Discuss and explore healthy ways that you can better communicate your feelings to each other. That’s how to fix an unhealthy relationship.
9. Be OK With Having Uncomfortable Conversations
An unhealthy relationship is filled with lies and deceit, while a healthy relationship is filled with honesty. How to fix an unhealthy relationship is to do away with lies. Whenever you’re having a conversation, and you feel uncomfortable or guilty about something, communicate that with your partner. Do not conceal it with another lie. Feel free always to tell your partner everything and anything.

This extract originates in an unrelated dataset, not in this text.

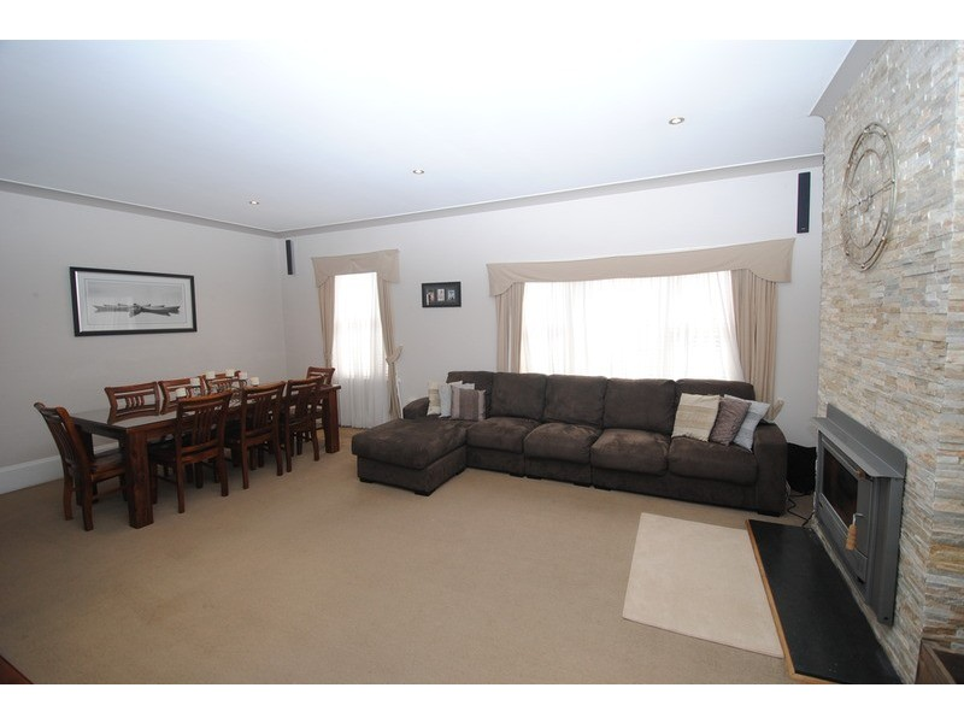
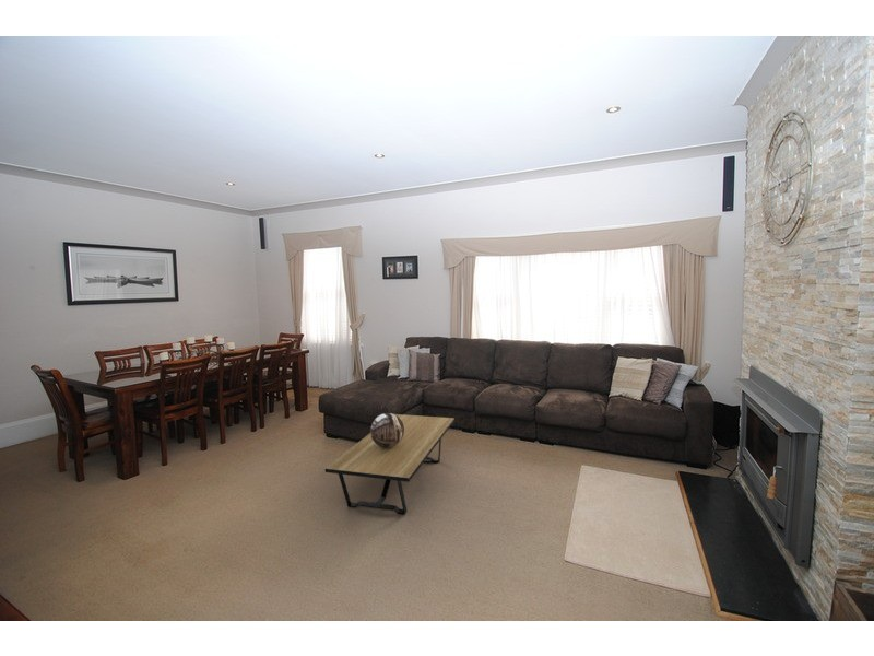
+ decorative bowl [369,412,404,448]
+ coffee table [323,413,456,516]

10. Don’t Move From The Conflict Without Making A Plan
Someone once said that he and his partner do not go to sleep without resolving the difference they’ve had during the day. Do not leave communication or discussion points in anger or conflict. Resolve whatever argument or issue you have before you leave a meeting point. If you don’t resolve it immediately, you will be going around with grudges, which is not good for you or your health.
Make up your mind to always resolve a conflict immediately. That is how to fix an unhealthy relationship.
Please note that you cannot fix every draining relationship. If you tried to fix it and your partner is unreasonable, leave that relationship for your sanity and health. No one is made for unhealthy relationships, and managing a draining relationship is not advisable. Do well to choose your peace of mind always.
“Someone should break your heart once by leaving your life, then for them to stay in your life and break your heart continually.” -Terry Mark.